(Work task): Transcribe all of the data exactly, leaving nothing out.

⁂

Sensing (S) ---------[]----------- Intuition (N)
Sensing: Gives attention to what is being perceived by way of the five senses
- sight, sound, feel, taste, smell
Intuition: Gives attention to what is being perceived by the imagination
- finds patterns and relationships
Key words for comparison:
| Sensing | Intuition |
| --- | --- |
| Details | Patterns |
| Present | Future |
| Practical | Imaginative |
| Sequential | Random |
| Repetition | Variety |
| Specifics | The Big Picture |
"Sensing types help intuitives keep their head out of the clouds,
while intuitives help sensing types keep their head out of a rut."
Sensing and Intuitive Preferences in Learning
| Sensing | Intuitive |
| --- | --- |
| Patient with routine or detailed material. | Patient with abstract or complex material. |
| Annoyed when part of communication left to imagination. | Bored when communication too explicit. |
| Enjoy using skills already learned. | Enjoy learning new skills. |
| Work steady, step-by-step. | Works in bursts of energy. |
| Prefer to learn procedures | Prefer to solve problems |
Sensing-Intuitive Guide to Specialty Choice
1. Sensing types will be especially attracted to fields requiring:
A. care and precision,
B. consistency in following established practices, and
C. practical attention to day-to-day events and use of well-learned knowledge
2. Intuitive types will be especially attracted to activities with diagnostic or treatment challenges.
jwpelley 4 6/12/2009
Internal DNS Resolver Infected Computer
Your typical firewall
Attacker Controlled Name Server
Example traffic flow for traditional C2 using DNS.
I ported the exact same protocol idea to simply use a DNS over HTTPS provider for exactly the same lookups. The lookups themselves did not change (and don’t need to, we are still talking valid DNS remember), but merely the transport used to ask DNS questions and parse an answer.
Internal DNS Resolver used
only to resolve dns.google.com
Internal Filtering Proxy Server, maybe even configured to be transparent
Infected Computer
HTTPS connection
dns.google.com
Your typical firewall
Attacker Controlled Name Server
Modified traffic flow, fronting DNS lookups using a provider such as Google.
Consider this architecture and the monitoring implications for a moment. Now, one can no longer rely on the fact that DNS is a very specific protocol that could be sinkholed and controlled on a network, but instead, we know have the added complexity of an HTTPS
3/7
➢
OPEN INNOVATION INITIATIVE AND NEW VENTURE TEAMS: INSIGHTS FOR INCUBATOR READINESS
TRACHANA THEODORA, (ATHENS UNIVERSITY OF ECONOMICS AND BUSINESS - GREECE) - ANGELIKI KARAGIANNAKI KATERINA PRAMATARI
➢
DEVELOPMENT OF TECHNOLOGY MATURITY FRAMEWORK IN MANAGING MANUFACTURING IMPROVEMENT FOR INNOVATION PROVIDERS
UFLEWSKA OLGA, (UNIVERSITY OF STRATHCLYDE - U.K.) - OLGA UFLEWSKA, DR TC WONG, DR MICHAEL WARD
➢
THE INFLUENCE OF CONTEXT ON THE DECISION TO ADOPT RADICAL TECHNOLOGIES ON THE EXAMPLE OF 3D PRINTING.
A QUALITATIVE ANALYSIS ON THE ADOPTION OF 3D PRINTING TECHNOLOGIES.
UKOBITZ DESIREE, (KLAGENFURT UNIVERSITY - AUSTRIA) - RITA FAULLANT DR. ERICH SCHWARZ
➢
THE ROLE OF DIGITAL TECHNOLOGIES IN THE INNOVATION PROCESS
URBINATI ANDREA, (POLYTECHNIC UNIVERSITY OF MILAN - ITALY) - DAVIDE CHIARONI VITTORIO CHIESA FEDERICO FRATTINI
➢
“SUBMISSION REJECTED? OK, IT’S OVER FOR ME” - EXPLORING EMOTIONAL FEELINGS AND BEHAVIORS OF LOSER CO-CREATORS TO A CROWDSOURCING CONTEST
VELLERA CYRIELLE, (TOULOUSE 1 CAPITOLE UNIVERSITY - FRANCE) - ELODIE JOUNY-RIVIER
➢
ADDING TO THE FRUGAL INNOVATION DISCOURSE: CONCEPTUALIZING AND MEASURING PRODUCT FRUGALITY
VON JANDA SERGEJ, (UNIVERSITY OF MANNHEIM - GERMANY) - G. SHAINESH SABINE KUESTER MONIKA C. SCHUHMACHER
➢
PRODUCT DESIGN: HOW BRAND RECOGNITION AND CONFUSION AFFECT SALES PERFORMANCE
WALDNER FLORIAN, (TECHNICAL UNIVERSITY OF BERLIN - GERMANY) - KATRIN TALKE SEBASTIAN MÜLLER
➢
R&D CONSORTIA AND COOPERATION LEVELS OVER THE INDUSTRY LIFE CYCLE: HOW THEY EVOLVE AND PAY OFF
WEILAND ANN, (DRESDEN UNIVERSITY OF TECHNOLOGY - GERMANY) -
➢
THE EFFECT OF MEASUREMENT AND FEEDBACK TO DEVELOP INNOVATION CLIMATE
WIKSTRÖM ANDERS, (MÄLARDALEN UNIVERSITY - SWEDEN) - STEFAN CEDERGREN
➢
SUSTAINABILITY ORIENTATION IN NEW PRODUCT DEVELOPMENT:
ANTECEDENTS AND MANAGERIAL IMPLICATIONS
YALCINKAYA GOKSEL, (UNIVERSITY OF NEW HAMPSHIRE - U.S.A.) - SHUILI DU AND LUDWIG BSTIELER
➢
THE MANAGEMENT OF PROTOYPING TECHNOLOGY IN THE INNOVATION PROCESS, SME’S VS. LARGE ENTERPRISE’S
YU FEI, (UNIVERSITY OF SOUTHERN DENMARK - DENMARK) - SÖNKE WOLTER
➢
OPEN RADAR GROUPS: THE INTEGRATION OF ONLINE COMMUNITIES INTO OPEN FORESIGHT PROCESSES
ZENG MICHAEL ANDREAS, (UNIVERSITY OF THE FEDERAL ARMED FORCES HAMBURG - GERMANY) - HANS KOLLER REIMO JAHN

⁂

(Result of the task):
Sensing (S) ---------[]----------- Intuition (N)
Sensing: Gives attention to what is being perceived by way of the five senses
- sight, sound, feel, taste, smell
Intuition: Gives attention to what is being perceived by the imagination
- finds patterns and relationships
Key words for comparison:
| Sensing | Intuition |
| --- | --- |
| Details | Patterns |
| Present | Future |
| Practical | Imaginative |
| Sequential | Random |
| Repetition | Variety |
| Specifics | The Big Picture |
"Sensing types help intuitives keep their head out of the clouds,
while intuitives help sensing types keep their head out of a rut."
Sensing and Intuitive Preferences in Learning
| Sensing | Intuitive |
| --- | --- |
| Patient with routine or detailed material. | Patient with abstract or complex material. |
| Annoyed when part of communication left to imagination. | Bored when communication too explicit. |
| Enjoy using skills already learned. | Enjoy learning new skills. |
| Work steady, step-by-step. | Works in bursts of energy. |
| Prefer to learn procedures | Prefer to solve problems |
Sensing-Intuitive Guide to Specialty Choice
1. Sensing types will be especially attracted to fields requiring:
A. care and precision,
B. consistency in following established practices, and
C. practical attention to day-to-day events and use of well-learned knowledge
2. Intuitive types will be especially attracted to activities with diagnostic or treatment challenges.
jwpelley 4 6/12/2009
Internal DNS Resolver Infected Computer
Your typical firewall
Attacker Controlled Name Server
Example traffic flow for traditional C2 using DNS.
I ported the exact same protocol idea to simply use a DNS over HTTPS provider for exactly the same lookups. The lookups themselves did not change (and don’t need to, we are still talking valid DNS remember), but merely the transport used to ask DNS questions and parse an answer.
Internal DNS Resolver used
only to resolve dns.google.com
Internal Filtering Proxy Server, maybe even configured to be transparent
Infected Computer
HTTPS connection
dns.google.com
Your typical firewall
Attacker Controlled Name Server
Modified traffic flow, fronting DNS lookups using a provider such as Google.
Consider this architecture and the monitoring implications for a moment. Now, one can no longer rely on the fact that DNS is a very specific protocol that could be sinkholed and controlled on a network, but instead, we know have the added complexity of an HTTPS
3/7
➢
OPEN INNOVATION INITIATIVE AND NEW VENTURE TEAMS: INSIGHTS FOR INCUBATOR READINESS
TRACHANA THEODORA, (ATHENS UNIVERSITY OF ECONOMICS AND BUSINESS - GREECE) - ANGELIKI KARAGIANNAKI KATERINA PRAMATARI
➢
DEVELOPMENT OF TECHNOLOGY MATURITY FRAMEWORK IN MANAGING MANUFACTURING IMPROVEMENT FOR INNOVATION PROVIDERS
UFLEWSKA OLGA, (UNIVERSITY OF STRATHCLYDE - U.K.) - OLGA UFLEWSKA, DR TC WONG, DR MICHAEL WARD
➢
THE INFLUENCE OF CONTEXT ON THE DECISION TO ADOPT RADICAL TECHNOLOGIES ON THE EXAMPLE OF 3D PRINTING.
A QUALITATIVE ANALYSIS ON THE ADOPTION OF 3D PRINTING TECHNOLOGIES.
UKOBITZ DESIREE, (KLAGENFURT UNIVERSITY - AUSTRIA) - RITA FAULLANT DR. ERICH SCHWARZ
➢
THE ROLE OF DIGITAL TECHNOLOGIES IN THE INNOVATION PROCESS
URBINATI ANDREA, (POLYTECHNIC UNIVERSITY OF MILAN - ITALY) - DAVIDE CHIARONI VITTORIO CHIESA FEDERICO FRATTINI
➢
“SUBMISSION REJECTED? OK, IT’S OVER FOR ME” - EXPLORING EMOTIONAL FEELINGS AND BEHAVIORS OF LOSER CO-CREATORS TO A CROWDSOURCING CONTEST
VELLERA CYRIELLE, (TOULOUSE 1 CAPITOLE UNIVERSITY - FRANCE) - ELODIE JOUNY-RIVIER
➢
ADDING TO THE FRUGAL INNOVATION DISCOURSE: CONCEPTUALIZING AND MEASURING PRODUCT FRUGALITY
VON JANDA SERGEJ, (UNIVERSITY OF MANNHEIM - GERMANY) - G. SHAINESH SABINE KUESTER MONIKA C. SCHUHMACHER
➢
PRODUCT DESIGN: HOW BRAND RECOGNITION AND CONFUSION AFFECT SALES PERFORMANCE
WALDNER FLORIAN, (TECHNICAL UNIVERSITY OF BERLIN - GERMANY) - KATRIN TALKE SEBASTIAN MÜLLER
➢
R&D CONSORTIA AND COOPERATION LEVELS OVER THE INDUSTRY LIFE CYCLE: HOW THEY EVOLVE AND PAY OFF
WEILAND ANN, (DRESDEN UNIVERSITY OF TECHNOLOGY - GERMANY) -
➢
THE EFFECT OF MEASUREMENT AND FEEDBACK TO DEVELOP INNOVATION CLIMATE
WIKSTRÖM ANDERS, (MÄLARDALEN UNIVERSITY - SWEDEN) - STEFAN CEDERGREN
➢
SUSTAINABILITY ORIENTATION IN NEW PRODUCT DEVELOPMENT:
ANTECEDENTS AND MANAGERIAL IMPLICATIONS
YALCINKAYA GOKSEL, (UNIVERSITY OF NEW HAMPSHIRE - U.S.A.) - SHUILI DU AND LUDWIG BSTIELER
➢
THE MANAGEMENT OF PROTOYPING TECHNOLOGY IN THE INNOVATION PROCESS, SME’S VS. LARGE ENTERPRISE’S
YU FEI, (UNIVERSITY OF SOUTHERN DENMARK - DENMARK) - SÖNKE WOLTER
➢
OPEN RADAR GROUPS: THE INTEGRATION OF ONLINE COMMUNITIES INTO OPEN FORESIGHT PROCESSES
ZENG MICHAEL ANDREAS, (UNIVERSITY OF THE FEDERAL ARMED FORCES HAMBURG - GERMANY) - HANS KOLLER REIMO JAHN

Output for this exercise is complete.